■ What is expected
Please print every record exactly as it stands, leaving out the pictures.

Visual scene localization data:
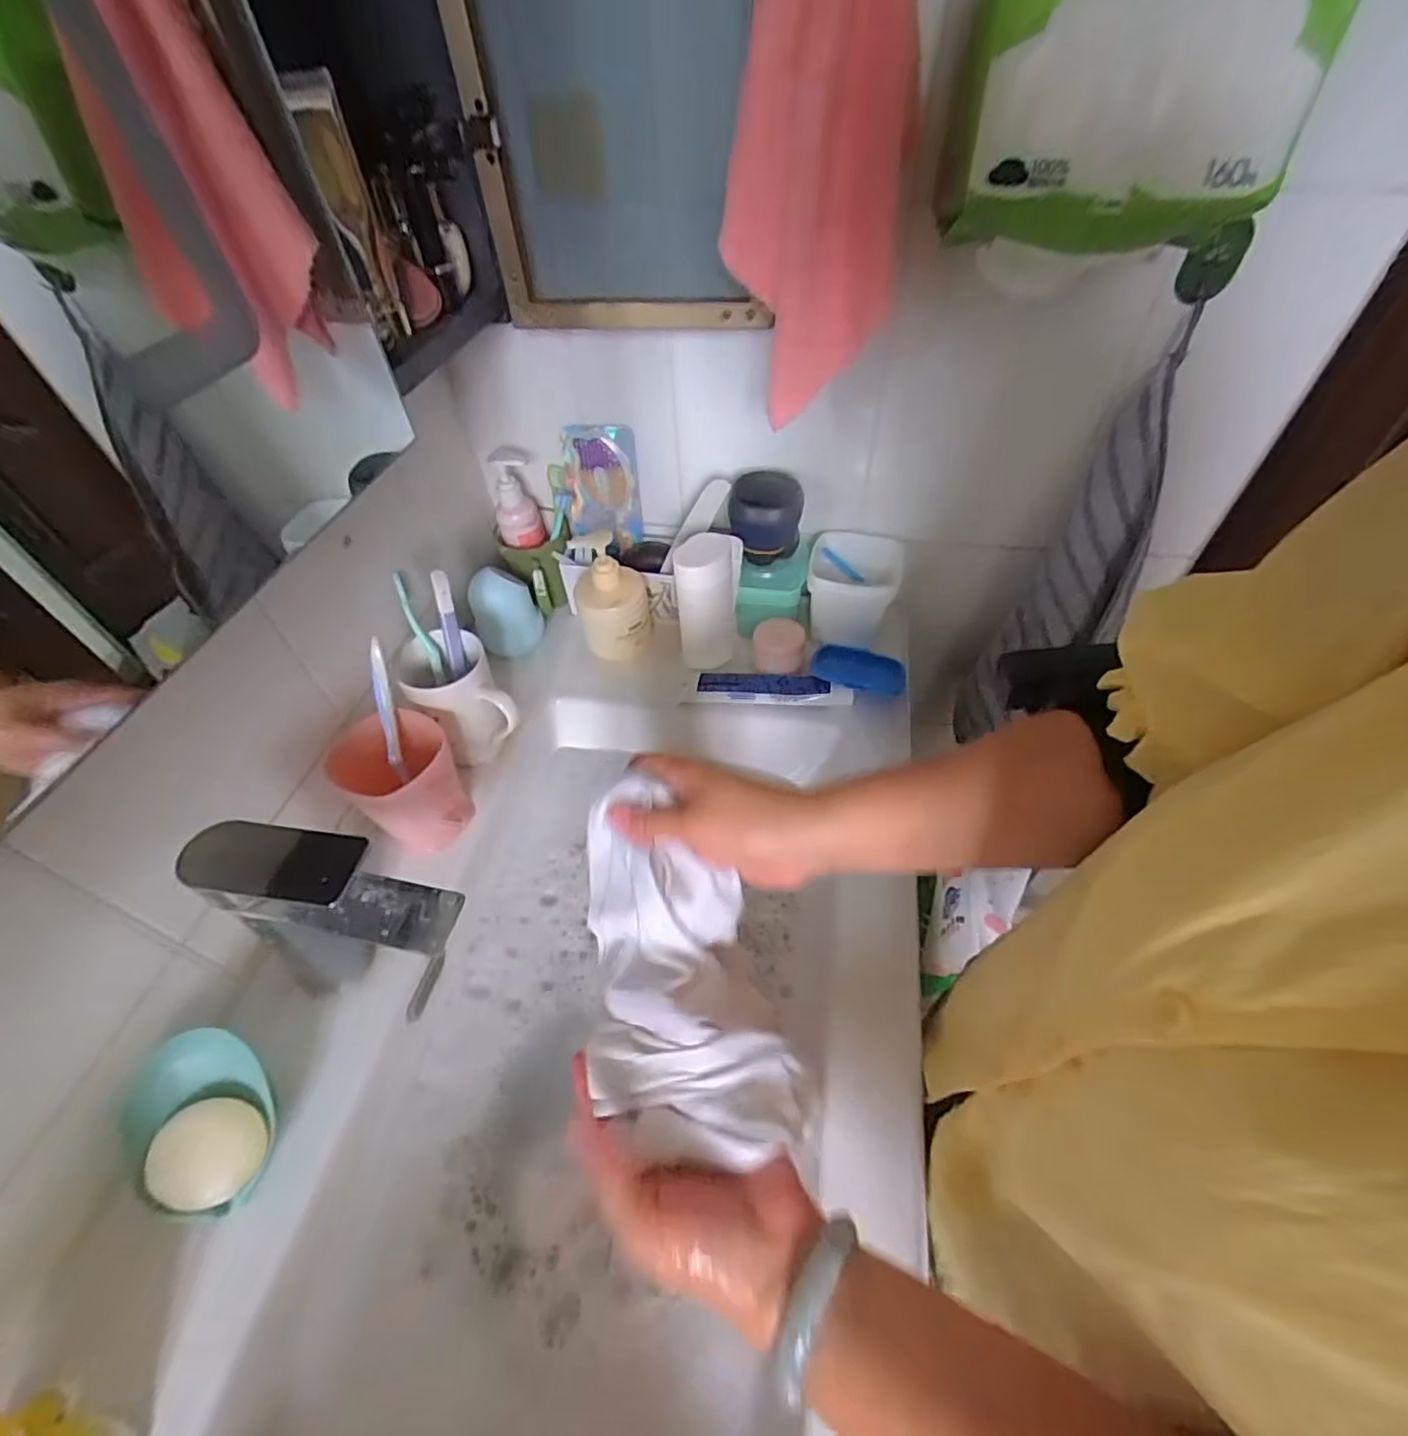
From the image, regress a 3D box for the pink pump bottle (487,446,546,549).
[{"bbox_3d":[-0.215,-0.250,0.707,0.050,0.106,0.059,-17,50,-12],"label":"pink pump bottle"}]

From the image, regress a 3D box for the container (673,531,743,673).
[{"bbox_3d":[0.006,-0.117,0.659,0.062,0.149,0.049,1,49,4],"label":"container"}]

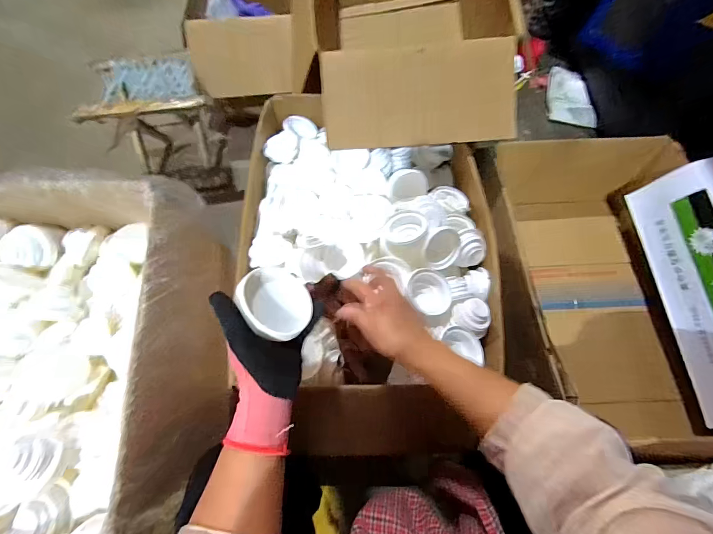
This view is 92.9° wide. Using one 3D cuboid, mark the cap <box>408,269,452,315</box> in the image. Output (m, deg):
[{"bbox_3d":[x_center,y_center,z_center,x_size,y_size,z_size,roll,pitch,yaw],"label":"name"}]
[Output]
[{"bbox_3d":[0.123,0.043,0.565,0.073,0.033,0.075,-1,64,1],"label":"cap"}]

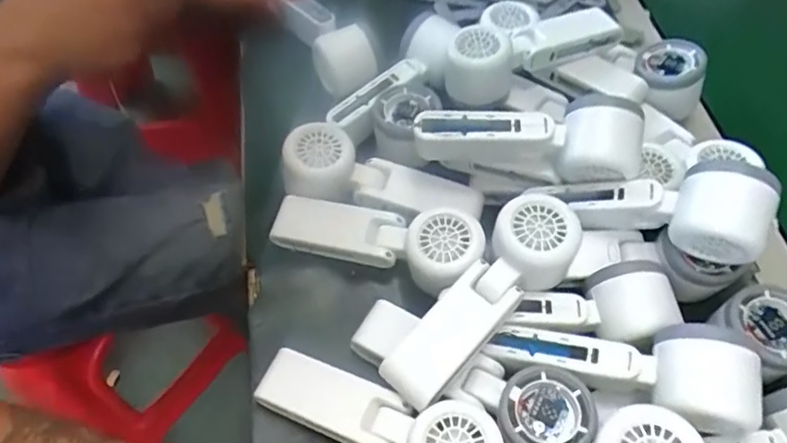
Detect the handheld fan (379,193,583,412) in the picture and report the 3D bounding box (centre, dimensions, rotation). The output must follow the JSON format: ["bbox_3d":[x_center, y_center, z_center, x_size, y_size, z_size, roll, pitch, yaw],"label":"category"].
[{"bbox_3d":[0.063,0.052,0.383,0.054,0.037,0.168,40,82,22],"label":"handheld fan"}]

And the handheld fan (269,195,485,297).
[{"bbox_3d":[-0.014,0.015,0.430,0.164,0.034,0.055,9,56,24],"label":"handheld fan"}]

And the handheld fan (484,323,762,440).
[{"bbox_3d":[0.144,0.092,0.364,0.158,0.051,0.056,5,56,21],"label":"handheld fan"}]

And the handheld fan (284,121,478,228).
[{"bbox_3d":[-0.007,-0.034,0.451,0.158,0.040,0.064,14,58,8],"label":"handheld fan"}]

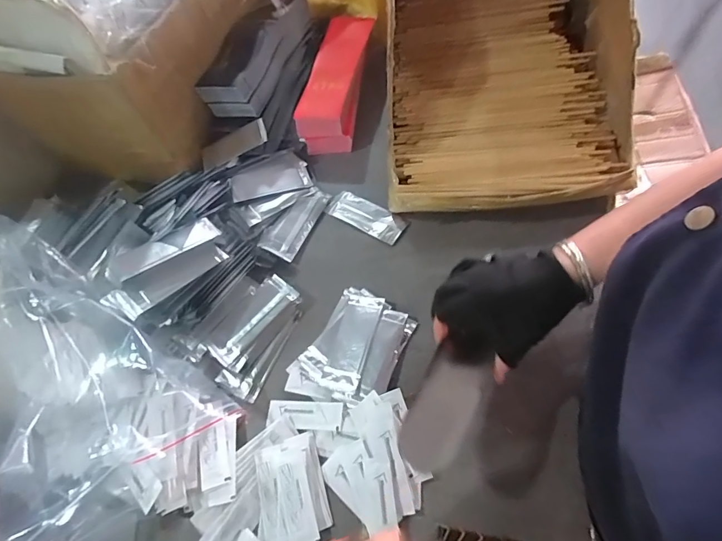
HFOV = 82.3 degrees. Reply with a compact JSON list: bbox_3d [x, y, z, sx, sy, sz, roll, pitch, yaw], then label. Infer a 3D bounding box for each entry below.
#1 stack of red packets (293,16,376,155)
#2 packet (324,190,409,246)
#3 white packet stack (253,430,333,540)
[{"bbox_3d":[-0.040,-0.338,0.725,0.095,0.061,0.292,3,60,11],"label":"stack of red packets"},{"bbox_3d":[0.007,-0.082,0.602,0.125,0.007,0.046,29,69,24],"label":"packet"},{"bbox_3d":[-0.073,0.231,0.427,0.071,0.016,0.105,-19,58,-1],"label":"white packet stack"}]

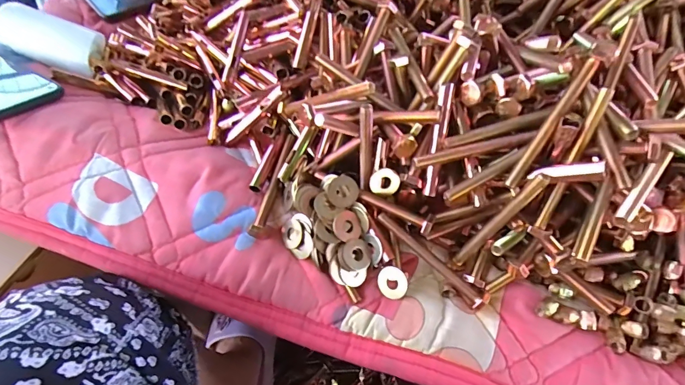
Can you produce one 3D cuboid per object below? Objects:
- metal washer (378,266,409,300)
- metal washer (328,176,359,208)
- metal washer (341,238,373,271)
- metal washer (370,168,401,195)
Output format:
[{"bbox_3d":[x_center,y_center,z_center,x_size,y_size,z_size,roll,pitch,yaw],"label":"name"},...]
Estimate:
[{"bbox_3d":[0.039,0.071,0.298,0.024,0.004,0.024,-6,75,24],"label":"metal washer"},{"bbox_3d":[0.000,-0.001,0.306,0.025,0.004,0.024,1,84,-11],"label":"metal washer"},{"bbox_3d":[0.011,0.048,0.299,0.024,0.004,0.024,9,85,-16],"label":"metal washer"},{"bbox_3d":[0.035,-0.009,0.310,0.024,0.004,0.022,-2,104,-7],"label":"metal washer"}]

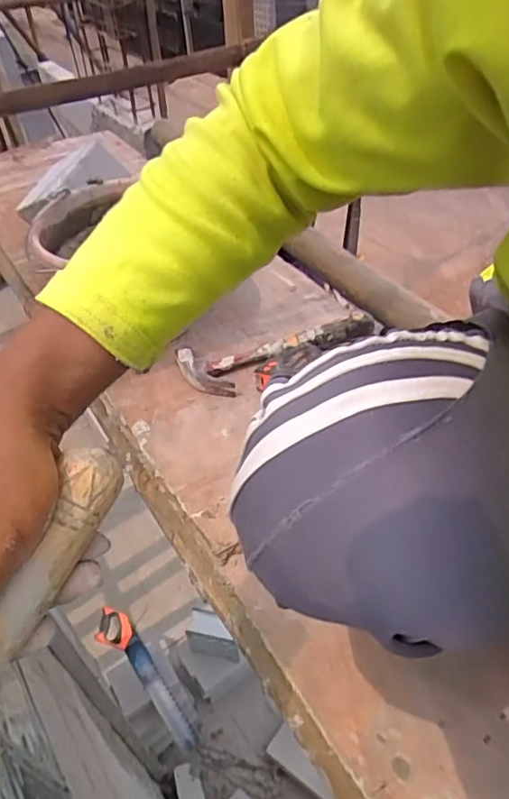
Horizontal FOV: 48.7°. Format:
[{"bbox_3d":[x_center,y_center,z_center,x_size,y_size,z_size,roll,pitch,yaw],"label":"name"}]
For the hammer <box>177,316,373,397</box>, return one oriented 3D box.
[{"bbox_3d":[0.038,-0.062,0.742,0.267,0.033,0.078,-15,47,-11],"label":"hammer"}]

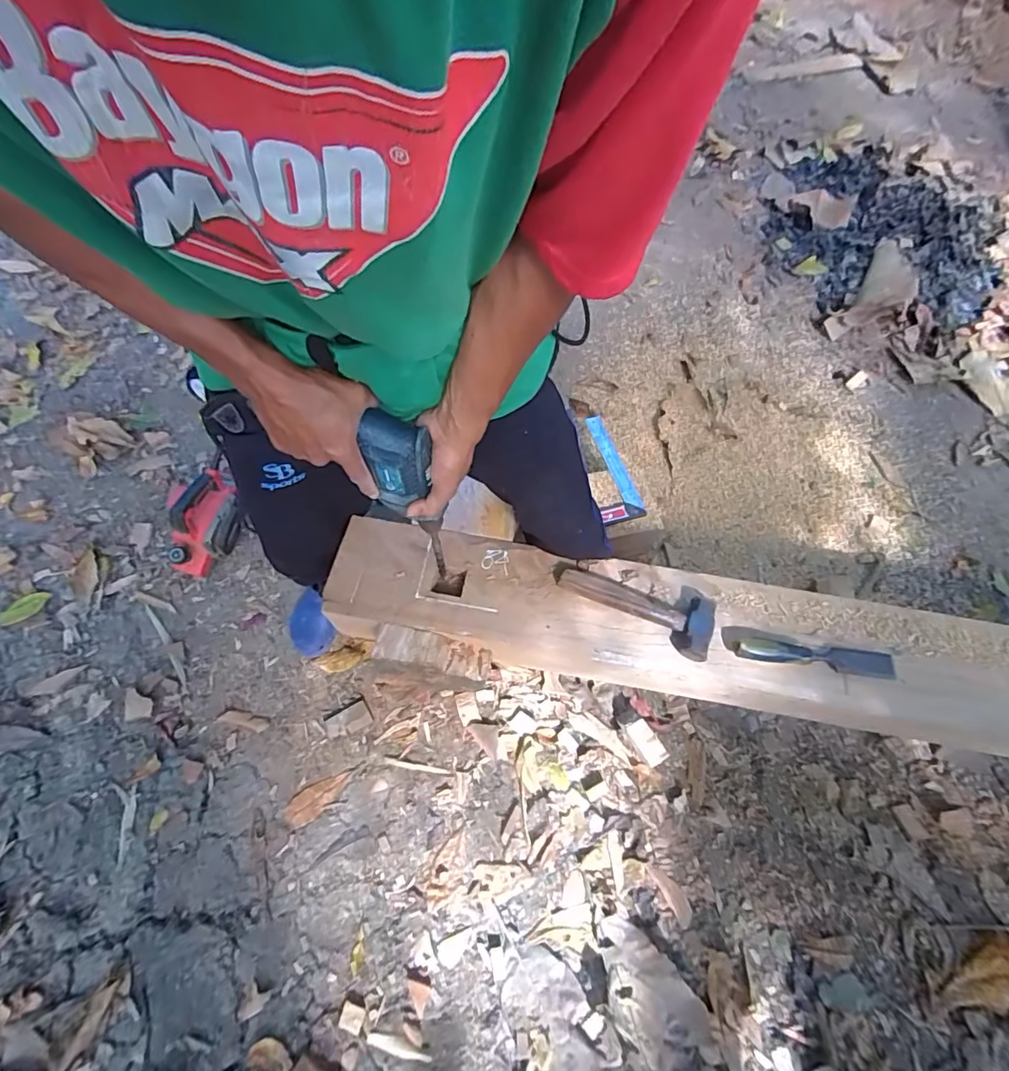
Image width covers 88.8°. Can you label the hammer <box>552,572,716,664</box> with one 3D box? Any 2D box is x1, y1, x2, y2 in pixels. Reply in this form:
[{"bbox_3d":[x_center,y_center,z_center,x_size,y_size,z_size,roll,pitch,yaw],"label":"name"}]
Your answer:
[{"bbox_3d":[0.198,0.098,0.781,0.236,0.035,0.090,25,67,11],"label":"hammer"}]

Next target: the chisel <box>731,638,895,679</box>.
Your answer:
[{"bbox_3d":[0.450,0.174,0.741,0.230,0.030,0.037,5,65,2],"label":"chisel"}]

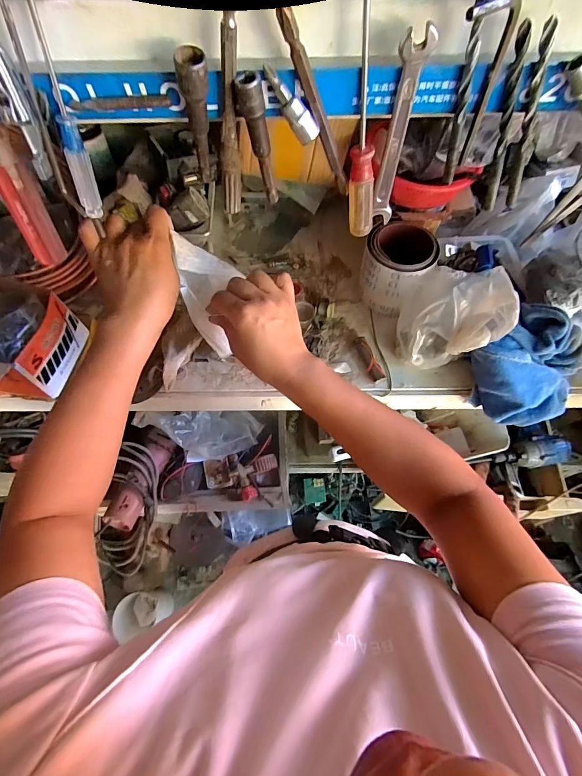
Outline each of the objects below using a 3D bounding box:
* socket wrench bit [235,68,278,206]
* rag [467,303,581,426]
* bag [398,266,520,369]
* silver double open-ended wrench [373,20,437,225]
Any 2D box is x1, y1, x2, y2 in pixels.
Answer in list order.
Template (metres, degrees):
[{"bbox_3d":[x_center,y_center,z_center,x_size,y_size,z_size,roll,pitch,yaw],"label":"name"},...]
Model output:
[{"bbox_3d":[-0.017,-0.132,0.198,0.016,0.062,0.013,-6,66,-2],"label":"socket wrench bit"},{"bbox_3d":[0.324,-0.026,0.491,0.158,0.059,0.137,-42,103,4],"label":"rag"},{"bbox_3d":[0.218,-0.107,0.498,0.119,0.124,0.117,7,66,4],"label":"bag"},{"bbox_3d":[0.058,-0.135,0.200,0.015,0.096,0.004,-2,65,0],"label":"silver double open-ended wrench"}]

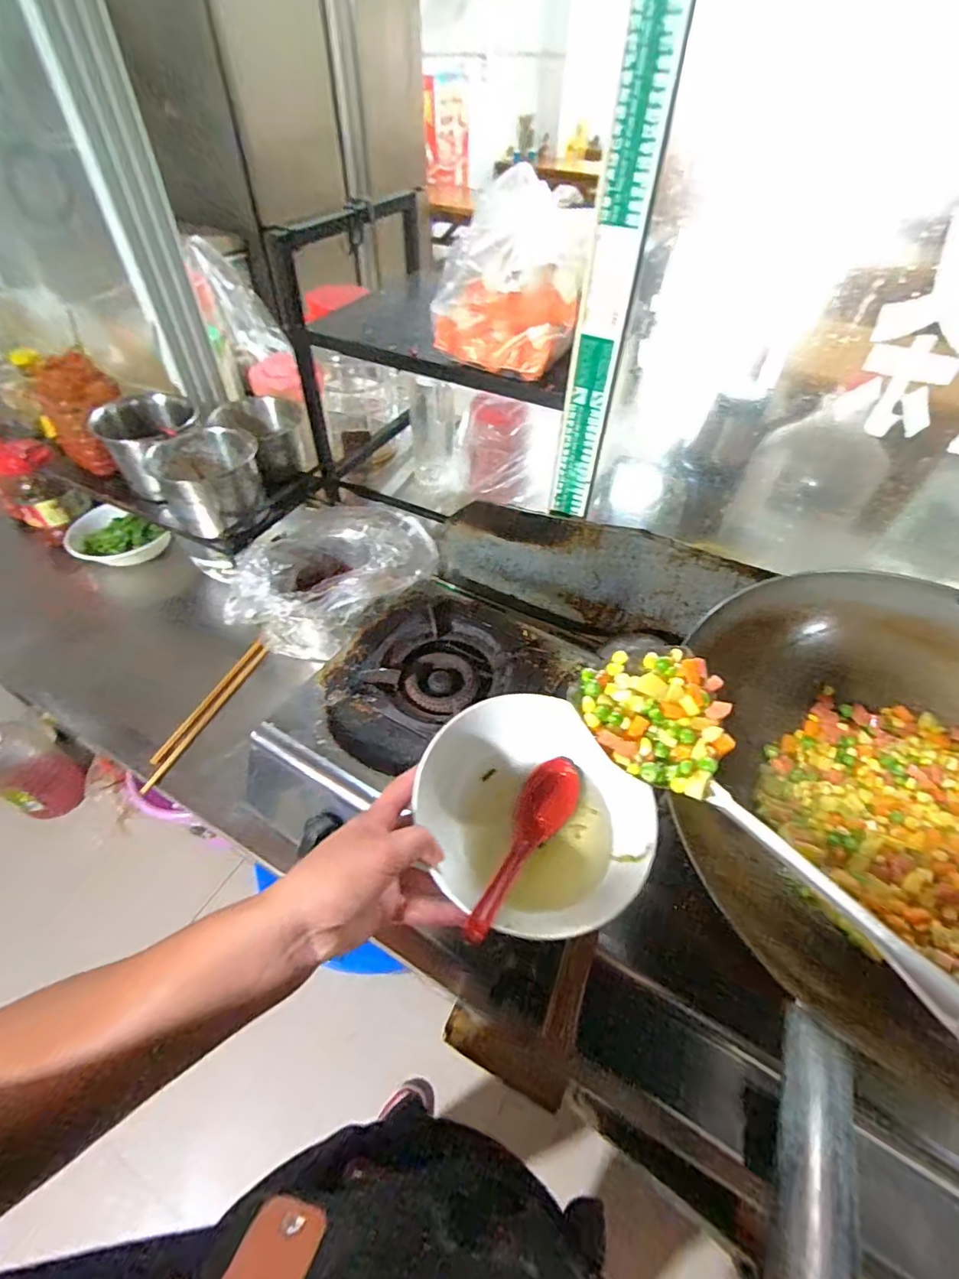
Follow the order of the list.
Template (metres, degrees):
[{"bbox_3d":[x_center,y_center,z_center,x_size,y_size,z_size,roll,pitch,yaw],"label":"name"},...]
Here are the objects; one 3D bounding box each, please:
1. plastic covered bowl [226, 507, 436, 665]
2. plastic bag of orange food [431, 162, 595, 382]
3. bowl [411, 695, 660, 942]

■ Written response
From the image, regress a 3D box for the pink pump bottle (487,446,546,549).
[{"bbox_3d":[-0.215,-0.250,0.707,0.050,0.106,0.059,-17,50,-12],"label":"pink pump bottle"}]

From the image, regress a 3D box for the container (673,531,743,673).
[{"bbox_3d":[0.006,-0.117,0.659,0.062,0.149,0.049,1,49,4],"label":"container"}]

This view is 92.9° wide. Using one 3D cuboid, mark the cap <box>408,269,452,315</box> in the image. Output (m, deg):
[{"bbox_3d":[x_center,y_center,z_center,x_size,y_size,z_size,roll,pitch,yaw],"label":"name"}]
[Output]
[{"bbox_3d":[0.123,0.043,0.565,0.073,0.033,0.075,-1,64,1],"label":"cap"}]

Detect the handheld fan (379,193,583,412) in the picture and report the 3D bounding box (centre, dimensions, rotation). The output must follow the JSON format: ["bbox_3d":[x_center, y_center, z_center, x_size, y_size, z_size, roll, pitch, yaw],"label":"category"].
[{"bbox_3d":[0.063,0.052,0.383,0.054,0.037,0.168,40,82,22],"label":"handheld fan"}]

And the handheld fan (269,195,485,297).
[{"bbox_3d":[-0.014,0.015,0.430,0.164,0.034,0.055,9,56,24],"label":"handheld fan"}]

And the handheld fan (484,323,762,440).
[{"bbox_3d":[0.144,0.092,0.364,0.158,0.051,0.056,5,56,21],"label":"handheld fan"}]

And the handheld fan (284,121,478,228).
[{"bbox_3d":[-0.007,-0.034,0.451,0.158,0.040,0.064,14,58,8],"label":"handheld fan"}]

HFOV = 82.3 degrees. Reply with a compact JSON list: bbox_3d [x, y, z, sx, sy, sz, roll, pitch, yaw], then label. Infer a 3D bounding box for each entry below.
#1 stack of red packets (293,16,376,155)
#2 packet (324,190,409,246)
#3 white packet stack (253,430,333,540)
[{"bbox_3d":[-0.040,-0.338,0.725,0.095,0.061,0.292,3,60,11],"label":"stack of red packets"},{"bbox_3d":[0.007,-0.082,0.602,0.125,0.007,0.046,29,69,24],"label":"packet"},{"bbox_3d":[-0.073,0.231,0.427,0.071,0.016,0.105,-19,58,-1],"label":"white packet stack"}]

Can you produce one 3D cuboid per object below? Objects:
- metal washer (378,266,409,300)
- metal washer (328,176,359,208)
- metal washer (341,238,373,271)
- metal washer (370,168,401,195)
Output format:
[{"bbox_3d":[x_center,y_center,z_center,x_size,y_size,z_size,roll,pitch,yaw],"label":"name"},...]
Estimate:
[{"bbox_3d":[0.039,0.071,0.298,0.024,0.004,0.024,-6,75,24],"label":"metal washer"},{"bbox_3d":[0.000,-0.001,0.306,0.025,0.004,0.024,1,84,-11],"label":"metal washer"},{"bbox_3d":[0.011,0.048,0.299,0.024,0.004,0.024,9,85,-16],"label":"metal washer"},{"bbox_3d":[0.035,-0.009,0.310,0.024,0.004,0.022,-2,104,-7],"label":"metal washer"}]

Horizontal FOV: 48.7°. Format:
[{"bbox_3d":[x_center,y_center,z_center,x_size,y_size,z_size,roll,pitch,yaw],"label":"name"}]
For the hammer <box>177,316,373,397</box>, return one oriented 3D box.
[{"bbox_3d":[0.038,-0.062,0.742,0.267,0.033,0.078,-15,47,-11],"label":"hammer"}]

Image width covers 88.8°. Can you label the hammer <box>552,572,716,664</box> with one 3D box? Any 2D box is x1, y1, x2, y2 in pixels. Reply in this form:
[{"bbox_3d":[x_center,y_center,z_center,x_size,y_size,z_size,roll,pitch,yaw],"label":"name"}]
Your answer:
[{"bbox_3d":[0.198,0.098,0.781,0.236,0.035,0.090,25,67,11],"label":"hammer"}]

Next target: the chisel <box>731,638,895,679</box>.
Your answer:
[{"bbox_3d":[0.450,0.174,0.741,0.230,0.030,0.037,5,65,2],"label":"chisel"}]

Outline each of the objects below using a 3D bounding box:
* socket wrench bit [235,68,278,206]
* rag [467,303,581,426]
* bag [398,266,520,369]
* silver double open-ended wrench [373,20,437,225]
Any 2D box is x1, y1, x2, y2 in pixels.
Answer in list order.
Template (metres, degrees):
[{"bbox_3d":[x_center,y_center,z_center,x_size,y_size,z_size,roll,pitch,yaw],"label":"name"},...]
Model output:
[{"bbox_3d":[-0.017,-0.132,0.198,0.016,0.062,0.013,-6,66,-2],"label":"socket wrench bit"},{"bbox_3d":[0.324,-0.026,0.491,0.158,0.059,0.137,-42,103,4],"label":"rag"},{"bbox_3d":[0.218,-0.107,0.498,0.119,0.124,0.117,7,66,4],"label":"bag"},{"bbox_3d":[0.058,-0.135,0.200,0.015,0.096,0.004,-2,65,0],"label":"silver double open-ended wrench"}]

Follow the order of the list.
Template (metres, degrees):
[{"bbox_3d":[x_center,y_center,z_center,x_size,y_size,z_size,roll,pitch,yaw],"label":"name"},...]
Here are the objects; one 3D bounding box each, please:
1. plastic covered bowl [226, 507, 436, 665]
2. plastic bag of orange food [431, 162, 595, 382]
3. bowl [411, 695, 660, 942]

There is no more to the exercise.